Originally, the Japanese were known as a rice-eating people, and even in urban areas, people other than the upper class could not eat enough white rice, and in rural areas, even in rice fields, other grains and vegetables were mixed with rice to make mixed-rice as a staple food. In non-rice farming areas, only a small amount of rice was available, and a meal of various grains and tubers was eaten. In addition, the shortage of rice during and after the war was severe, and the majority of Japanese people could not eat rice regularly. This can be seen from the black market and the Rice Acquisition People's Assembly shouting for rice.

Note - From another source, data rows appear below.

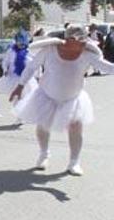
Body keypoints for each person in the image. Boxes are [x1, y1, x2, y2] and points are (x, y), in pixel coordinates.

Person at [10, 25, 114, 175]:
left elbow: (107, 67)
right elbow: (32, 67)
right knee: (43, 126)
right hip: (46, 95)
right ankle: (44, 154)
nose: (85, 43)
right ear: (71, 39)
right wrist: (20, 86)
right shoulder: (50, 50)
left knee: (75, 128)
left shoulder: (87, 54)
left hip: (73, 98)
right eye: (82, 40)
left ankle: (74, 162)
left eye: (85, 39)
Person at [0, 30, 38, 119]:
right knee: (16, 97)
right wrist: (5, 69)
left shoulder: (29, 51)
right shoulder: (11, 51)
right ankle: (18, 115)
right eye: (18, 41)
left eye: (22, 42)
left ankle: (23, 114)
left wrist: (38, 74)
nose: (20, 44)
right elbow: (5, 62)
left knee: (25, 97)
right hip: (13, 77)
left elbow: (36, 63)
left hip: (26, 79)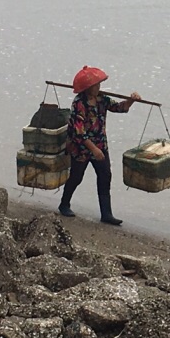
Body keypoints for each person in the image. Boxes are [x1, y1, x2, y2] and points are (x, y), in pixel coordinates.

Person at [59, 66, 140, 225]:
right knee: (76, 177)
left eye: (99, 84)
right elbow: (79, 132)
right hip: (81, 147)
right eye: (95, 85)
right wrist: (93, 149)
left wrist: (131, 101)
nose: (98, 87)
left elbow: (118, 107)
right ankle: (64, 204)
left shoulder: (102, 99)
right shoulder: (79, 104)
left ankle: (106, 214)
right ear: (88, 88)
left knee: (105, 176)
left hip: (100, 143)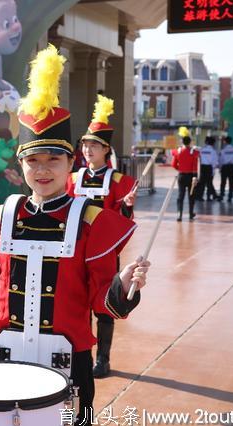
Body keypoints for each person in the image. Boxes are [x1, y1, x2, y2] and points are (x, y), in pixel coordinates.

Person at [0, 46, 150, 426]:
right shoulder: (0, 218)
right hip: (4, 359)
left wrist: (125, 286)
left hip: (70, 366)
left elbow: (100, 301)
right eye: (33, 161)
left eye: (53, 160)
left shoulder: (92, 223)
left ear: (71, 163)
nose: (43, 170)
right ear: (20, 164)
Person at [66, 94, 136, 379]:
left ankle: (102, 359)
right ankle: (75, 354)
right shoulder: (72, 178)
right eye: (85, 145)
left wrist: (127, 207)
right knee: (74, 303)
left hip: (104, 254)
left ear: (106, 149)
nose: (87, 150)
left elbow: (123, 224)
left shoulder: (120, 182)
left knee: (104, 306)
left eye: (93, 145)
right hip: (74, 250)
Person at [172, 127, 199, 221]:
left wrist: (180, 169)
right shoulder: (194, 152)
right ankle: (191, 214)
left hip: (181, 176)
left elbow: (173, 164)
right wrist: (195, 177)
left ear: (182, 142)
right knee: (191, 195)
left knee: (180, 195)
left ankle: (179, 214)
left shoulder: (178, 151)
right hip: (191, 176)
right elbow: (195, 166)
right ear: (190, 142)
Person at [196, 136, 219, 201]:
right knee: (209, 182)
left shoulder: (202, 150)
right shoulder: (213, 151)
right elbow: (214, 162)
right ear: (213, 143)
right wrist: (213, 171)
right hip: (209, 168)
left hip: (203, 167)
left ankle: (199, 196)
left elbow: (199, 158)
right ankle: (209, 197)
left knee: (202, 183)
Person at [218, 135, 233, 202]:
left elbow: (221, 160)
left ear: (225, 142)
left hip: (225, 167)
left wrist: (220, 168)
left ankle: (221, 195)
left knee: (223, 182)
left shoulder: (223, 150)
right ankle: (230, 196)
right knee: (232, 182)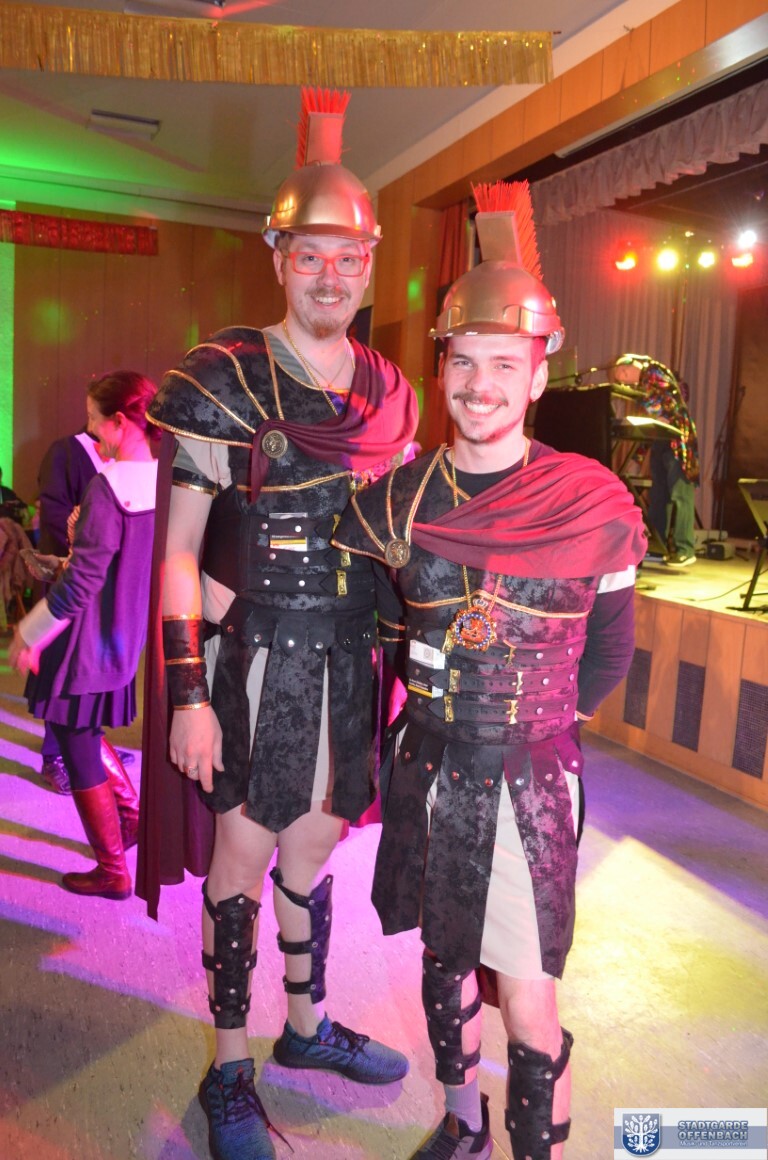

Later, in the early Showa 40s (1965–1974), rice self-sufficiency was finally achieved and became the staple food of the Japanese in both name and reality. The Japanese diet at that time, according to the French agronomist Joseph Clatman, had an ideal calorie ratio of protein, fat, and carbohydrates, and thanks to this balanced diet, the health of the Japanese improved significantly, and the average life expectancy became one of the highest in the world. Also, the US, which was struggling with the increase in medical expenses, recommended in the McGovern Report to reduce the consumption of animal foods such as meat, dairy products, and eggs, and to consume more unrefined grains, vegetables, and fruits, which was achieved by the Japanese diet at that time. However, as the Western and Chinese style of eating with many side dishes became popular in Japan, the consumption of rice decreased and the consumption of fat increased, and there were signs of an increase in lifestyle diseases such as metabolic syndrome.

== Desirable diet ==
Therefore, a policy change was made, and the Ministry of Agriculture, Forestry and Fisheries, which was suffering from a deficit in the Food Control Account due to the surplus of rice, reported in the "Basic Direction of Agriculture in the 1980s" of the Agricultural Policy Council in 1980 that there is a dietary pattern that could be called Japanese-style dietary life, which is different from Western countries, and it is considered to have a large influence on traditional eating habits. It was defined in the Agricultural Policy Council's 1982 report, "Promotion of the Basic Direction of Agriculture in the 1980s," as a "diverse and nutritionally balanced healthy and affluent dietary life." Furthermore, the Ministry of Agriculture, Forestry and Fisheries established a "Dietary Life Discussion Group" consisting of 26 experts in medicine and nutrition. Five Dietary Life Discussion Meetings were held. It was suggested that it is desirable to maintain a Japanese-style dietary life for security reasons, as the Westernization of dietary habits increases import dependence and the disorder of dietary habits leads to lifestyle diseases, which are heading towards overnutrition.